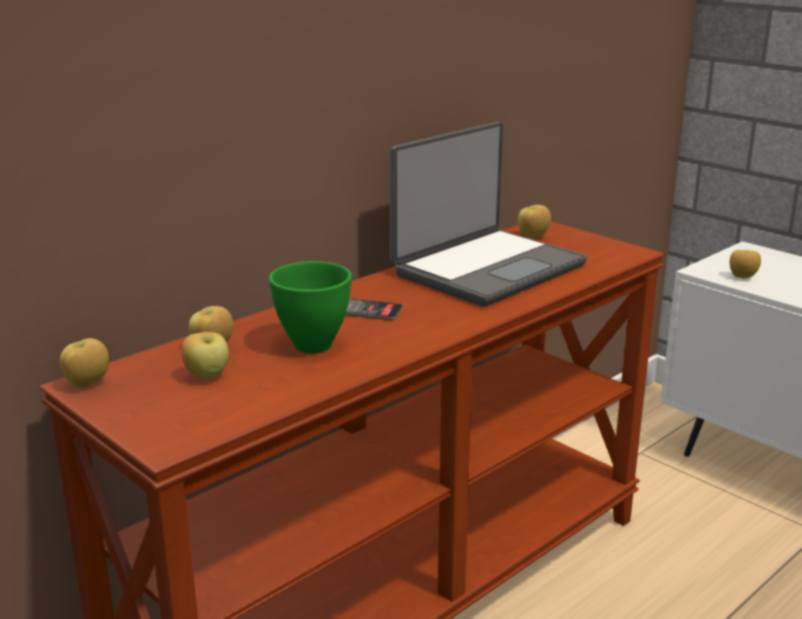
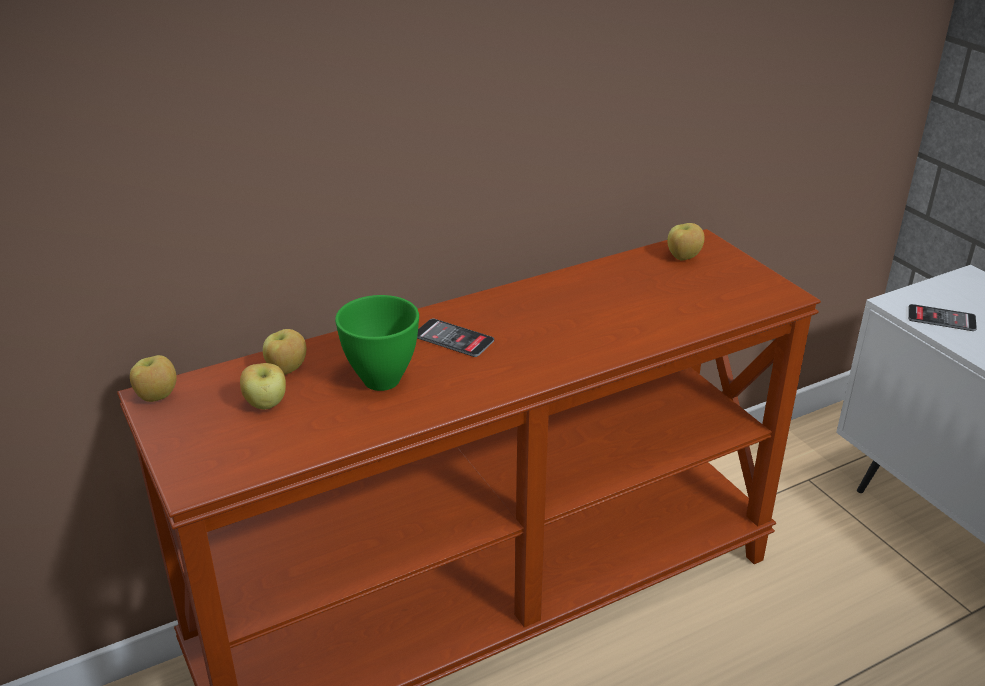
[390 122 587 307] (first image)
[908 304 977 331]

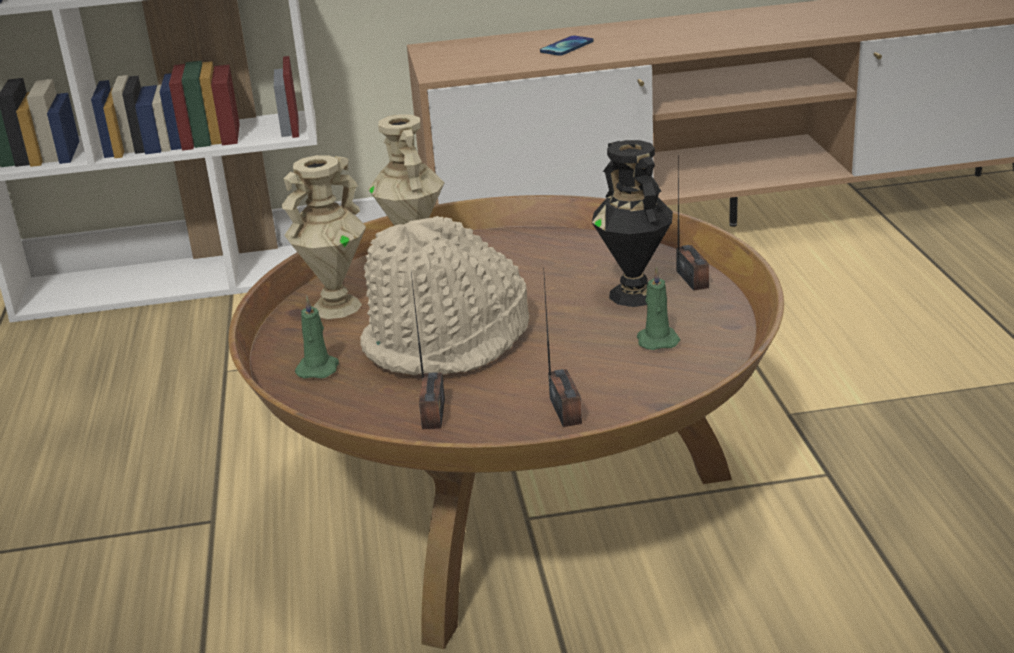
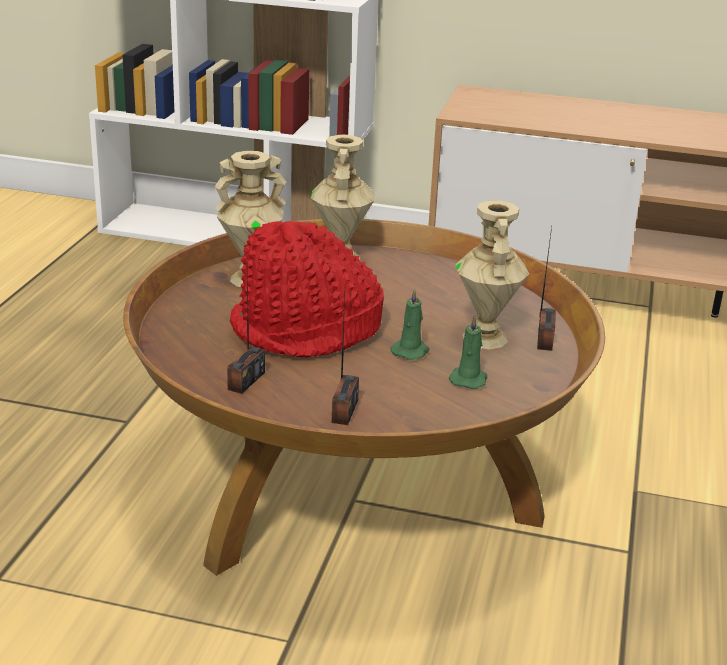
[540 36 594 56] (first image)
[391 288 429 360]
[230 221 384 357]
[455 200 529 349]

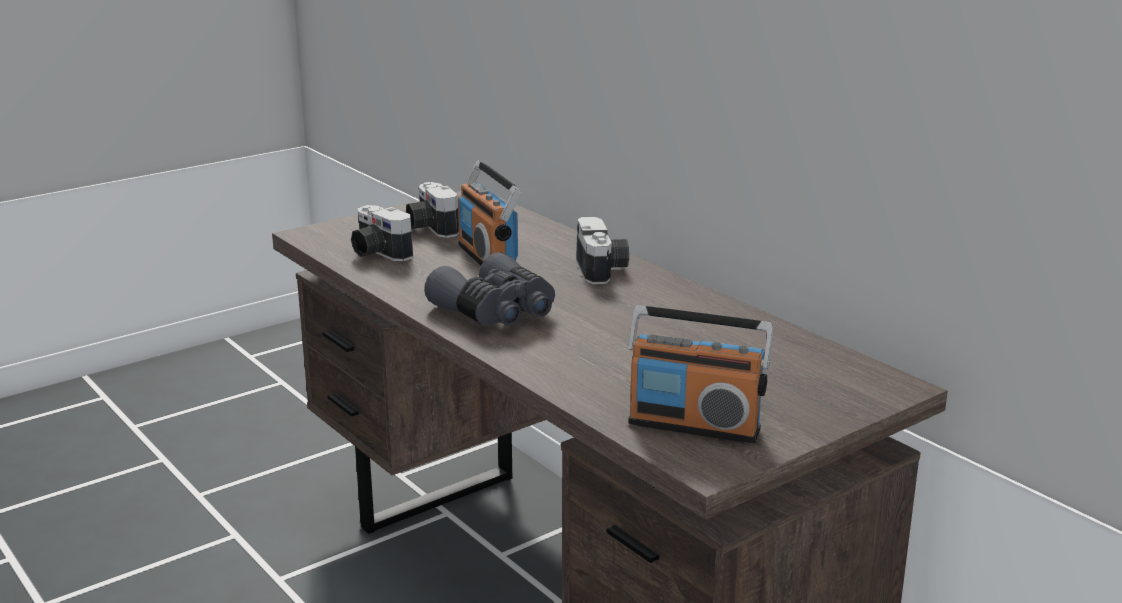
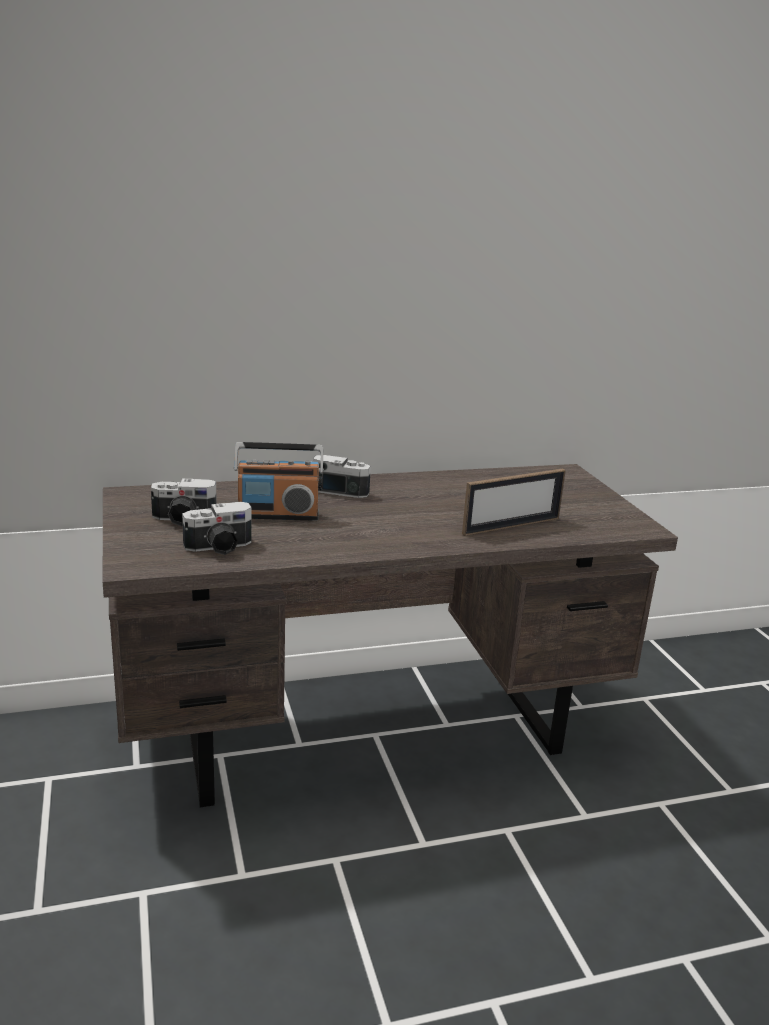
[424 252 555 326] (first image)
[628 305 774 443] (first image)
[462 469 566 536]

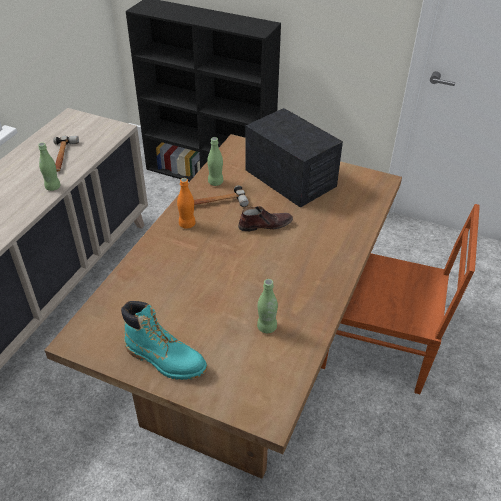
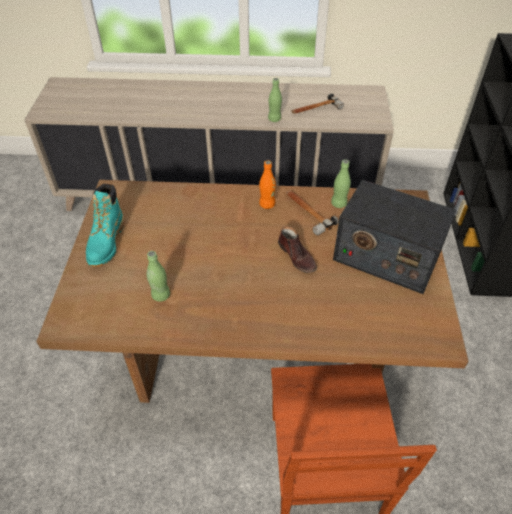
[333 180 456 294]

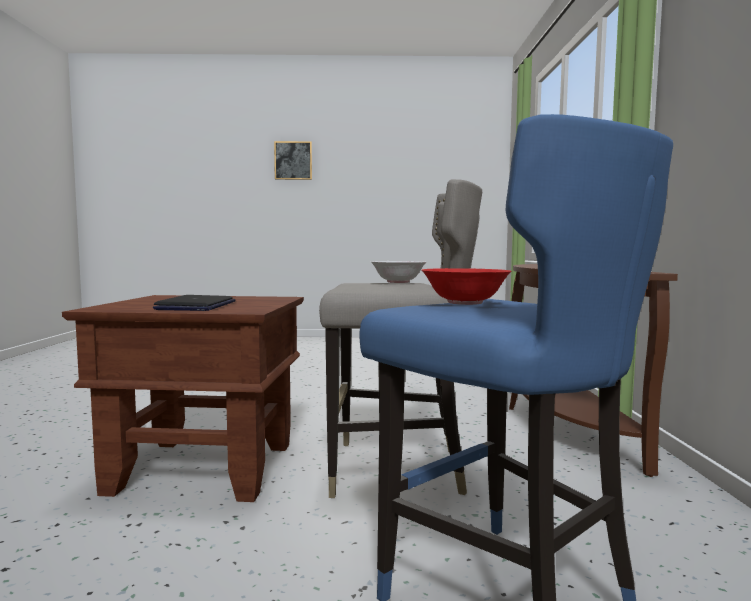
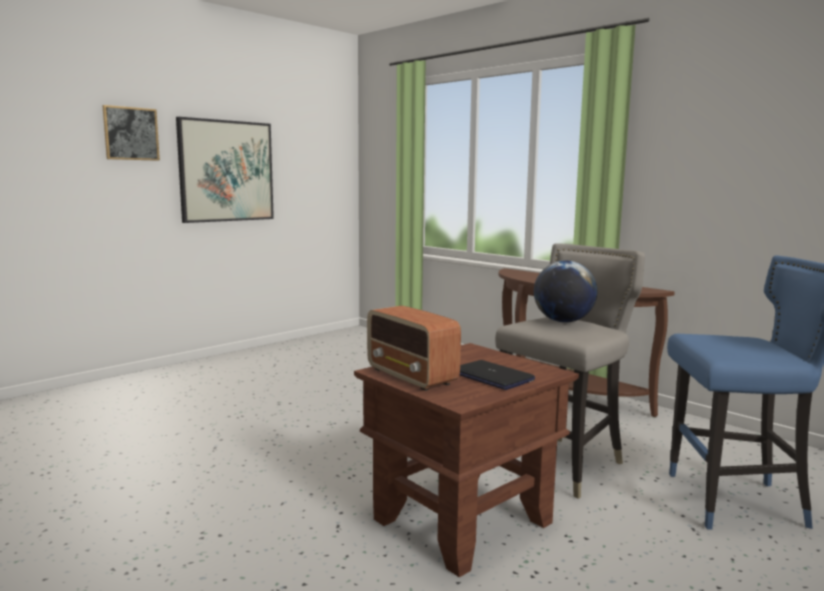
[422 268 512 305] (first image)
[176 117 274 223]
[367 306 461 391]
[534 261 597 323]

- [WHAT TO WORK ON]: Look over the entries for "image", then copy every line that includes that string.

- [RESPONSE BOX]:
[390 122 587 307] (first image)
[540 36 594 56] (first image)
[424 252 555 326] (first image)
[628 305 774 443] (first image)
[422 268 512 305] (first image)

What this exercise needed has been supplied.